If you’re asking yourself, “what on earth am I looking at?”, don’t worry: I’m asking myself that, too. A guy I dated in my junior year of college — years before I learned to knit, let alone spin — spent winter break that year at the Gandhi Institute in India, where he studied the philosophy of nonviolence and also learned to spin using a kit like this. Gandhi believed very strongly that all Indians should learn to spin so they would be less dependent on British textiles, and in fact the spinning wheel became an important symbol of his philosophy. My boyfriend, in addition to bringing me back some lovely dresses, brought me this kit and attempted to show me how to use it, but I never got the hang of it and we broke up shortly thereafter (for unrelated reasons). I did not bring my usual spinning with me to my parents’ house for the holidays because the equipment takes up a significant amount of room in my suitcase — but I thought that, with my newfound understanding of spinning, I might be able to get this thing to work.
The problem, of course, is that the directions are both vague and poorly translated, and the diagrams are blurry and sort of inaccurate. But with their dubious help and my general understanding of the physics of spinning, I managed to get the parts assembled into a configuration that really ought to work — in theory.
On the righthand side of the picture is a wheel with a metal handle that you turn by hand, which turns the smaller wheel even faster. On the lefthand side, that dark brown thing holding the spindle has a spring-hinge, which keeps the spindle under tension, and the spindle really ought to be turned by that loop connecting it to the smaller wheel. But it doesn’t work. I suspect that it might yet work this way if I either greased the point of the spindle that goes in the holder, or widened the spindle-hole in the holder just a tiny, tiny bit with a drill. I may attempt one of these things later, and let you know how it goes.
If all attempts fail, though, at least I have this bundle of Indian cotton that I can spin back home with my regular spindles!

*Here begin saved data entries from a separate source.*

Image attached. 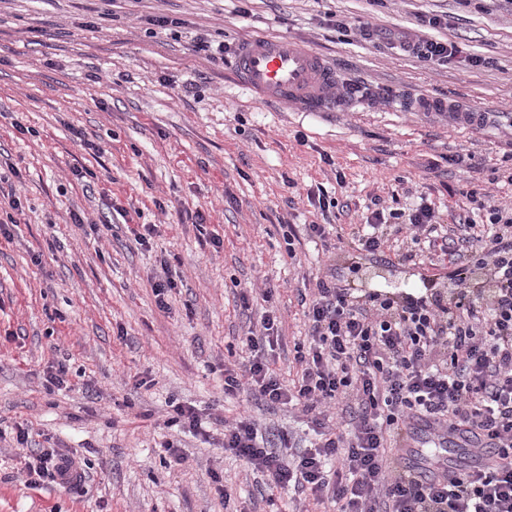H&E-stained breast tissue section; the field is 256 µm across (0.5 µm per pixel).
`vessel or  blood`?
Returning <instances> with one entry per match:
<instances>
[{
	"mask_svg": "<svg viewBox=\"0 0 512 512\" xmlns=\"http://www.w3.org/2000/svg\"><path fill=\"white\" fill-rule=\"evenodd\" d=\"M238 83L263 101L297 105L304 112H324L334 99L335 74L324 59L305 43L288 37H253L237 53ZM462 458L448 464L455 478L485 469L490 454L480 452V439L463 434Z\"/></svg>",
	"mask_w": 512,
	"mask_h": 512,
	"instance_id": "1",
	"label": "vessel or blood"
}]
</instances>
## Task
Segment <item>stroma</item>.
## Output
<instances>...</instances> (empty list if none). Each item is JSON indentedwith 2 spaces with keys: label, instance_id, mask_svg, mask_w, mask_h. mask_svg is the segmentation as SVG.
Returning <instances> with one entry per match:
<instances>
[{
  "label": "stroma",
  "instance_id": "1",
  "mask_svg": "<svg viewBox=\"0 0 512 512\" xmlns=\"http://www.w3.org/2000/svg\"><path fill=\"white\" fill-rule=\"evenodd\" d=\"M239 7L0 0V192L22 202L0 212L13 219L0 235V430L26 425L31 444L90 466L80 489L30 488L25 448L0 442V512H295L287 492L262 501L247 464L224 451V421L244 407L268 429L306 430L301 414L224 394V360L263 312L242 308L241 294L273 288L288 382L308 334L304 280L332 272L360 293L398 297L451 270L440 253L351 269L335 236H307L326 220L310 193L345 202L326 220L345 229L379 205L389 246L409 251L401 218L420 204L443 224L472 190L512 204V0H250L245 16ZM435 15L447 26H424ZM161 16L180 19L178 32L157 26ZM389 32L448 40L486 63L426 62L391 47ZM255 36L307 43L335 67L337 88L353 82L363 94L327 112L259 101L233 73ZM201 38L223 61L197 53ZM445 104L485 120H452ZM84 169L93 184L78 178ZM140 224L155 227L143 244L131 233ZM163 260L180 281L165 310L151 288ZM62 358L71 386L46 390L43 375ZM174 402L195 407L202 431L167 426Z\"/></svg>",
  "mask_w": 512,
  "mask_h": 512
}]
</instances>
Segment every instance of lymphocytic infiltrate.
<instances>
[{
  "label": "lymphocytic infiltrate",
  "mask_w": 512,
  "mask_h": 512,
  "mask_svg": "<svg viewBox=\"0 0 512 512\" xmlns=\"http://www.w3.org/2000/svg\"><path fill=\"white\" fill-rule=\"evenodd\" d=\"M457 225L467 231L459 240L424 205L408 229L428 251L472 259L482 280L460 268L451 296L428 279L425 294L402 298L318 280L300 300L309 336L294 346L300 370L289 385L275 368L281 317L271 289L258 291L268 308L241 340L244 359L225 363L224 393L245 386L270 408L298 409L318 436L289 456L290 433L266 434L246 412L225 423V451L262 476V494L288 488L336 512H512V208L489 205L482 223L463 215ZM417 422L431 446L449 434L481 436L496 465L453 483L421 478L388 445ZM23 472L29 487L85 479L56 448L31 450Z\"/></svg>",
  "instance_id": "obj_1"
}]
</instances>
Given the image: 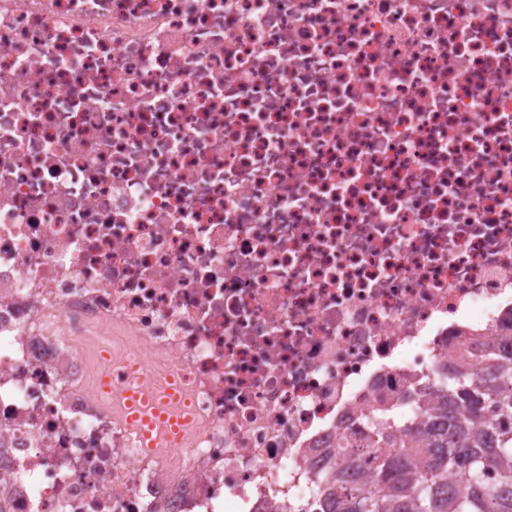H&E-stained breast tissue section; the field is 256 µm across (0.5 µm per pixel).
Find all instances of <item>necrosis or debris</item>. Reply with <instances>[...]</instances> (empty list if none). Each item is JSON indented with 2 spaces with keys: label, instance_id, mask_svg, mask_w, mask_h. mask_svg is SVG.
<instances>
[{
  "label": "necrosis or debris",
  "instance_id": "obj_1",
  "mask_svg": "<svg viewBox=\"0 0 512 512\" xmlns=\"http://www.w3.org/2000/svg\"><path fill=\"white\" fill-rule=\"evenodd\" d=\"M510 308L512 0H0L7 512H322Z\"/></svg>",
  "mask_w": 512,
  "mask_h": 512
}]
</instances>
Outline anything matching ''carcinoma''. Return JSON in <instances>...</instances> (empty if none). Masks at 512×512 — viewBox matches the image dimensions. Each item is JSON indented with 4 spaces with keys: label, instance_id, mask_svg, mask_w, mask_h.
I'll return each instance as SVG.
<instances>
[{
    "label": "carcinoma",
    "instance_id": "cac0c4a2",
    "mask_svg": "<svg viewBox=\"0 0 512 512\" xmlns=\"http://www.w3.org/2000/svg\"><path fill=\"white\" fill-rule=\"evenodd\" d=\"M460 354L461 366L433 372L437 412L421 407L416 428L388 401L366 415V434L341 455L377 442L395 449L368 482L310 475L328 486L326 512H512V348L488 342Z\"/></svg>",
    "mask_w": 512,
    "mask_h": 512
}]
</instances>
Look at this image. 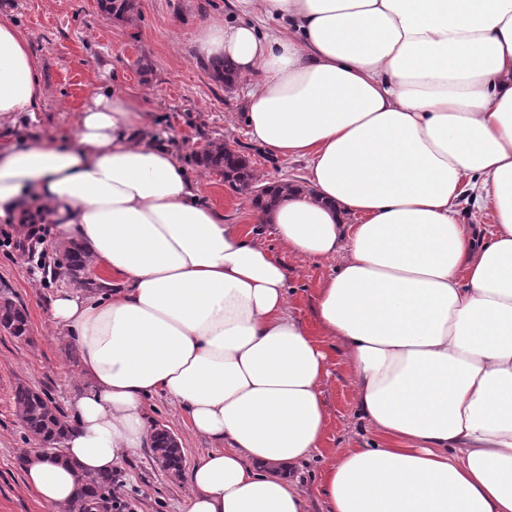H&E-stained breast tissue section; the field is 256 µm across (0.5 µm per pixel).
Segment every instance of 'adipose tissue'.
Wrapping results in <instances>:
<instances>
[{
  "label": "adipose tissue",
  "instance_id": "1",
  "mask_svg": "<svg viewBox=\"0 0 512 512\" xmlns=\"http://www.w3.org/2000/svg\"><path fill=\"white\" fill-rule=\"evenodd\" d=\"M200 56L249 80L243 120L270 153L308 162L313 195L254 211L205 203L194 174L109 85L61 140L0 146V222L31 203L79 245L102 289L63 290L52 324L86 382L63 458L28 449L26 485L65 512L83 474L152 447L167 395L212 448L186 512H308L294 468L325 462L329 512H512V0H227ZM276 19L263 30L251 17ZM38 63L0 17V115L32 112ZM489 211L460 223L462 188ZM333 261L310 332L267 246ZM337 340L374 440L326 450Z\"/></svg>",
  "mask_w": 512,
  "mask_h": 512
}]
</instances>
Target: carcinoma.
Wrapping results in <instances>:
<instances>
[{
	"label": "carcinoma",
	"mask_w": 512,
	"mask_h": 512,
	"mask_svg": "<svg viewBox=\"0 0 512 512\" xmlns=\"http://www.w3.org/2000/svg\"><path fill=\"white\" fill-rule=\"evenodd\" d=\"M135 2L136 0H97L102 12L118 20L129 18L135 10ZM213 77L226 87L231 86L235 80L231 64L224 60L213 65ZM203 162L208 168L219 171L224 177V183L233 189L250 193L252 200L260 207L269 206L290 192L302 190L301 186L290 181L258 183L245 156L224 143H216L206 150ZM0 325L5 332L16 338H23L29 332L25 311L4 290L0 292ZM14 400L22 412V422L27 432L42 440L54 453H59L65 420L55 406L44 394L22 384L16 387ZM151 452L156 462L168 473L177 476L182 472V448L173 442L169 430H155ZM87 482L88 487L82 490L71 512H112V474L91 476L87 478Z\"/></svg>",
	"instance_id": "carcinoma-1"
}]
</instances>
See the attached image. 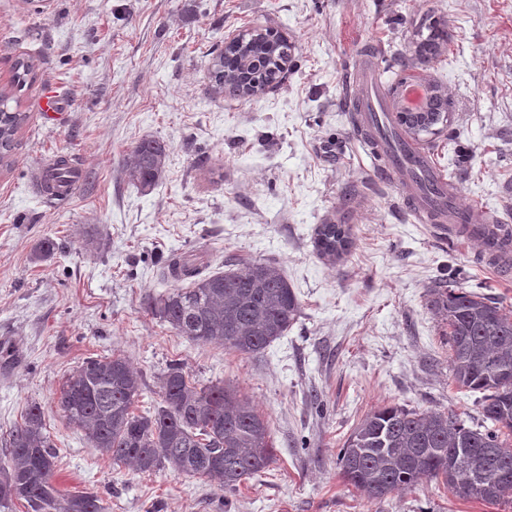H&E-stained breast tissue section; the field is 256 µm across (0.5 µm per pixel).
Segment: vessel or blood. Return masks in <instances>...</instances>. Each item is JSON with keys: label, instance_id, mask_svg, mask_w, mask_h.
I'll list each match as a JSON object with an SVG mask.
<instances>
[{"label": "vessel or blood", "instance_id": "vessel-or-blood-1", "mask_svg": "<svg viewBox=\"0 0 512 512\" xmlns=\"http://www.w3.org/2000/svg\"><path fill=\"white\" fill-rule=\"evenodd\" d=\"M348 86L358 108V129L373 137L371 157L375 168L401 173L404 200L411 211L432 222V231L439 236L443 235L445 226L469 223V213L455 203L454 184L434 173L431 155L425 148L410 139L396 148L376 137V128L381 122L379 111L385 108L386 98L367 65H358L349 74ZM484 257L502 275L512 274V226H488L484 235Z\"/></svg>", "mask_w": 512, "mask_h": 512}]
</instances>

Unsurprisingly, I’ve been working on some gift projects, but fewer than usual this year — after two years in a row of knitting for all my family members, I figured we all could use a break. How many hats and scarves does a person need? To a knitter, the answer is “infinity,” but to a regular person the answer is, “you know, a couple.” So they’re getting non-knitted gifts this year. I am, however, crocheting a set of coasters for my mom by special request; I should be finishing them up in the next day or two and will show them to you then. The only other gift I’m knitting this year is this scarf, which I’m giving you only a peek of since I want there to be some element of surprise when the giftee receives it, even though he and I talked at great and somewhat agonizing length about what he wanted the scarf to look like:
The yarn is the brand-new Shelter from Brooklyn Tweed, which I’d been eager to try, in the Woodsmoke colorway. It does seem very lofty and warm, but I was saddened to find a great deal of vegetable matter in the yarn — I’ve been picking out the bits of hay when I encounter them, but I’m probably not getting everything. This is definitely a wool-person’s yarn — it’s a bit on the scratchy side, but I think it’ll soften up once it has a bath, and it ought to be very durable.
I’ve also been working on my Shallow Sideways Tri-Shawl — I’m now past the halfway point, and it’s narrowing down instead of growing, so it’s flying along:
I continue to be head-over-heels in love with the Sanguine Gryphon Gaia Lace yarn; it’s actually kind of hard to imagine buying any other kind of lace yarn in the future. But surely I’ll manage somehow.